(Stored items)
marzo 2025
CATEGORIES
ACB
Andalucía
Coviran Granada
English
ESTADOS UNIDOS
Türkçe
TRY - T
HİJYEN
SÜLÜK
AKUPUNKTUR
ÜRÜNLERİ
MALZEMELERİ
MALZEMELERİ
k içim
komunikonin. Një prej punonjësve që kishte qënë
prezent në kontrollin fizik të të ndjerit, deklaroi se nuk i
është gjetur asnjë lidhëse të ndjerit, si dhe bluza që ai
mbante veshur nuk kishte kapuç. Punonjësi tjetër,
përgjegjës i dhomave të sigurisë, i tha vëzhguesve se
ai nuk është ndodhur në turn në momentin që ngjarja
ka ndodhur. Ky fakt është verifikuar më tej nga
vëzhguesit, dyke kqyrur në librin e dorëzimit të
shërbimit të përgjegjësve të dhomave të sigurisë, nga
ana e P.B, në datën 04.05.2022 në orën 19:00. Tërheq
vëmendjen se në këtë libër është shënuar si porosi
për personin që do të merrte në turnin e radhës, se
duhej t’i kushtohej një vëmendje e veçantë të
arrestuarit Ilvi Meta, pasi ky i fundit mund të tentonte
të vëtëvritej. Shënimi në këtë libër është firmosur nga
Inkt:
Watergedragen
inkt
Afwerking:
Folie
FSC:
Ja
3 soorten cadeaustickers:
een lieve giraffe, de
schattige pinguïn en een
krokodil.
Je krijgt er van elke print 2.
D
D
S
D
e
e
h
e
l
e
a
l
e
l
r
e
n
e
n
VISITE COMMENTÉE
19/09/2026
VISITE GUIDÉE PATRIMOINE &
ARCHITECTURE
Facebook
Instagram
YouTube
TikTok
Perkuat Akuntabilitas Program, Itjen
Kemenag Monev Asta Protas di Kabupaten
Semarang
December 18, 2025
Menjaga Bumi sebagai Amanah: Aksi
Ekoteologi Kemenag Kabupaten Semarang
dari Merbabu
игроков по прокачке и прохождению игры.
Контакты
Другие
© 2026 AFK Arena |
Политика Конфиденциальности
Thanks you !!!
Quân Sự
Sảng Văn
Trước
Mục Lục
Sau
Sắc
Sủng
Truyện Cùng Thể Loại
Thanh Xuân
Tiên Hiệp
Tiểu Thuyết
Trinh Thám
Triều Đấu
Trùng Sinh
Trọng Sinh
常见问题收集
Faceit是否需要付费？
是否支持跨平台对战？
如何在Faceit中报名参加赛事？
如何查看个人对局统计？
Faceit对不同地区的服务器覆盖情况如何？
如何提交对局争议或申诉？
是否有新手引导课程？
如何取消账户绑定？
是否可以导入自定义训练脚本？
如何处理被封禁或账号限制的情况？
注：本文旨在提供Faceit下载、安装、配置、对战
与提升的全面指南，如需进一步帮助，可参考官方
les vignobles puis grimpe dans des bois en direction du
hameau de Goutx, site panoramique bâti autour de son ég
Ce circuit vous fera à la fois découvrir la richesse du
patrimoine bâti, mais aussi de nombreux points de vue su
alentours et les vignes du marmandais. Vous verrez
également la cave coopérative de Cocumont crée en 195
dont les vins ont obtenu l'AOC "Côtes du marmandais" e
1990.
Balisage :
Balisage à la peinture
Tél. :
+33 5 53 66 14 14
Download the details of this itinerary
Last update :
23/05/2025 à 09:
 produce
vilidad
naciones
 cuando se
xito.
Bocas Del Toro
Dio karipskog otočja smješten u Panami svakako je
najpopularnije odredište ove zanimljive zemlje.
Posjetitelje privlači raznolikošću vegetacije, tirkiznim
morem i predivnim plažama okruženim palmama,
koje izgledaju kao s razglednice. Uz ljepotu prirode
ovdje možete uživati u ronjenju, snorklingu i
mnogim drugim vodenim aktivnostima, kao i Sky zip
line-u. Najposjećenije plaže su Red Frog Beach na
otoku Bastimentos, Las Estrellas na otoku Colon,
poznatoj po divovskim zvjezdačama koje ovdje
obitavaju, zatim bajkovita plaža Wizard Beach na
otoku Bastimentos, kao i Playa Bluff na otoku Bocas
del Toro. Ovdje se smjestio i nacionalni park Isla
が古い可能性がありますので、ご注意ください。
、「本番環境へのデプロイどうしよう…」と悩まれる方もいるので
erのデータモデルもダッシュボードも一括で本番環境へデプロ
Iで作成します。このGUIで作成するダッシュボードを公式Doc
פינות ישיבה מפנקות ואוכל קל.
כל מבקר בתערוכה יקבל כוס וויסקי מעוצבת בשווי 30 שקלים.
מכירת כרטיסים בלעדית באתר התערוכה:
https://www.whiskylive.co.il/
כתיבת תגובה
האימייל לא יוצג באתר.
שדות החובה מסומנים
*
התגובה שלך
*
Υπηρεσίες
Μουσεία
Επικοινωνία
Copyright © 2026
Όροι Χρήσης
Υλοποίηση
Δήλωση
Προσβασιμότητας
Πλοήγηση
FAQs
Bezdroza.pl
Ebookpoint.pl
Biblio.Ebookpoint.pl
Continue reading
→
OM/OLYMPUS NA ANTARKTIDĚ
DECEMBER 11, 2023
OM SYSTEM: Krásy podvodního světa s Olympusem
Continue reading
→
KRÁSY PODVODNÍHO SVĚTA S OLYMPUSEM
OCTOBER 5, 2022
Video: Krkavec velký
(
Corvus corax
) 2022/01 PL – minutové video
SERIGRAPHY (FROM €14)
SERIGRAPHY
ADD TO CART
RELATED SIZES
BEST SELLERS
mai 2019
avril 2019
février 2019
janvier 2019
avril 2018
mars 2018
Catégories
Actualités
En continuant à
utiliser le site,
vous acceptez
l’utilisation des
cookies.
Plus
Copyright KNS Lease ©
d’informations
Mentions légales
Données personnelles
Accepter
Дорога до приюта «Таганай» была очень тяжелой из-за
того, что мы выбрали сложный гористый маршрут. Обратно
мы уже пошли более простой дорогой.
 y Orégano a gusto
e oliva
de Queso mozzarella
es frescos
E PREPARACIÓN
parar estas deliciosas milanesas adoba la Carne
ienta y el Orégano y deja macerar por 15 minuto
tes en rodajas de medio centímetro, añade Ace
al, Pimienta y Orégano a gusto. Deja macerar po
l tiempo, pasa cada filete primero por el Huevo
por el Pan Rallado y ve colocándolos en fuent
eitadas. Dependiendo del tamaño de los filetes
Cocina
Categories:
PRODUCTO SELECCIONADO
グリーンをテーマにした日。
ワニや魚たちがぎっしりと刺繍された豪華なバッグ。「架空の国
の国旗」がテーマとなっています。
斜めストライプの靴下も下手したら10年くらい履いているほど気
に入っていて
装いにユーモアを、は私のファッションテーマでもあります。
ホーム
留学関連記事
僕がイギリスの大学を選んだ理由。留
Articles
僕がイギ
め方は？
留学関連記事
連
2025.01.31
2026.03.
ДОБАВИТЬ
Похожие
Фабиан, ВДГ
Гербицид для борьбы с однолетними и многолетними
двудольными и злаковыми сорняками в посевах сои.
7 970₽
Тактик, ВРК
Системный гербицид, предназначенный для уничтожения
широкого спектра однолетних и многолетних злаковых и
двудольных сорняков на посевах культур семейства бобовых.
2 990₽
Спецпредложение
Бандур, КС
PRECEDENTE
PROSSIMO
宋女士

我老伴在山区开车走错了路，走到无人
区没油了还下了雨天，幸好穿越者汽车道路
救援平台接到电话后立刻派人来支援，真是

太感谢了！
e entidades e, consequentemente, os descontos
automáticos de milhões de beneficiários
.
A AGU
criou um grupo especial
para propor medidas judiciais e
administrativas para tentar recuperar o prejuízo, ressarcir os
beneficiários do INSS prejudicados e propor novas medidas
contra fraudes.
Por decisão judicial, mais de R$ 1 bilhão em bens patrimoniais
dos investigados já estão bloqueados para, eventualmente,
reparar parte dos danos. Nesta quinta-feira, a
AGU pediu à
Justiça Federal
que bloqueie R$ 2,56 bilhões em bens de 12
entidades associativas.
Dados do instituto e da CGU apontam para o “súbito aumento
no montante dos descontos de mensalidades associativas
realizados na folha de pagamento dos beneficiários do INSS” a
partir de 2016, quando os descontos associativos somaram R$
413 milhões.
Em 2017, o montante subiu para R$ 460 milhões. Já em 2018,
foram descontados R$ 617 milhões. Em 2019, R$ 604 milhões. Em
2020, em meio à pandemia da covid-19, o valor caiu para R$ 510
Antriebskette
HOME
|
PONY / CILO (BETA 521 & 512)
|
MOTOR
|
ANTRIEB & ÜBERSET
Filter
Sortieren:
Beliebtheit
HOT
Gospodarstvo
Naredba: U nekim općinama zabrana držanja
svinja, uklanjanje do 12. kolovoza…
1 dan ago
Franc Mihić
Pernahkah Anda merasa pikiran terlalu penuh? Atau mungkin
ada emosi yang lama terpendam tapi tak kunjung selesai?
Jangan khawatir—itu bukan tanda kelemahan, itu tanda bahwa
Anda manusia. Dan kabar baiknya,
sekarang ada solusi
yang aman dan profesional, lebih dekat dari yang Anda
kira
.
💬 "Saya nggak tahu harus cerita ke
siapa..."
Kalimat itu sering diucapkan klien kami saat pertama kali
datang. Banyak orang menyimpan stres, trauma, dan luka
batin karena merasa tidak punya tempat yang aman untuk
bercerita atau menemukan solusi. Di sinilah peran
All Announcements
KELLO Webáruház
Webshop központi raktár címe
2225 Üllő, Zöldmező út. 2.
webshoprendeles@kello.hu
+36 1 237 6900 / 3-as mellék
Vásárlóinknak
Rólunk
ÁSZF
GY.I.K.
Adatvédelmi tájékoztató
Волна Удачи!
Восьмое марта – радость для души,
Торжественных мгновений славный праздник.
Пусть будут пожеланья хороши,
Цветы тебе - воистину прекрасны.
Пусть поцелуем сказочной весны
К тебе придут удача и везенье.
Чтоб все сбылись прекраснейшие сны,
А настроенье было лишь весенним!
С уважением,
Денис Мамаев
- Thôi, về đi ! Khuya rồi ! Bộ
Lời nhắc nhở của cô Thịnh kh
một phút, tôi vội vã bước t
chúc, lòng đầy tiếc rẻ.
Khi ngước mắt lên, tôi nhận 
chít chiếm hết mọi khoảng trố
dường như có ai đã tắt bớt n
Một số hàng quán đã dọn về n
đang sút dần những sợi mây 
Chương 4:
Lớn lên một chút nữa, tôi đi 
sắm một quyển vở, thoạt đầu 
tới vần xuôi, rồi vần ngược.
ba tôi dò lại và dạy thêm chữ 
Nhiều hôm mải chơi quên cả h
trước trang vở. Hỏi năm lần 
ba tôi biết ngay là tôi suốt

What is expected:
From the records above, print exactly the lines that run from the line with "beneficiários do INSS prejudicados" to the line with "no montante dos", inclusive.

Solution for this task:
beneficiários do INSS prejudicados e propor novas medidas
contra fraudes.
Por decisão judicial, mais de R$ 1 bilhão em bens patrimoniais
dos investigados já estão bloqueados para, eventualmente,
reparar parte dos danos. Nesta quinta-feira, a
AGU pediu à
Justiça Federal
que bloqueie R$ 2,56 bilhões em bens de 12
entidades associativas.
Dados do instituto e da CGU apontam para o “súbito aumento
no montante dos descontos de mensalidades associativas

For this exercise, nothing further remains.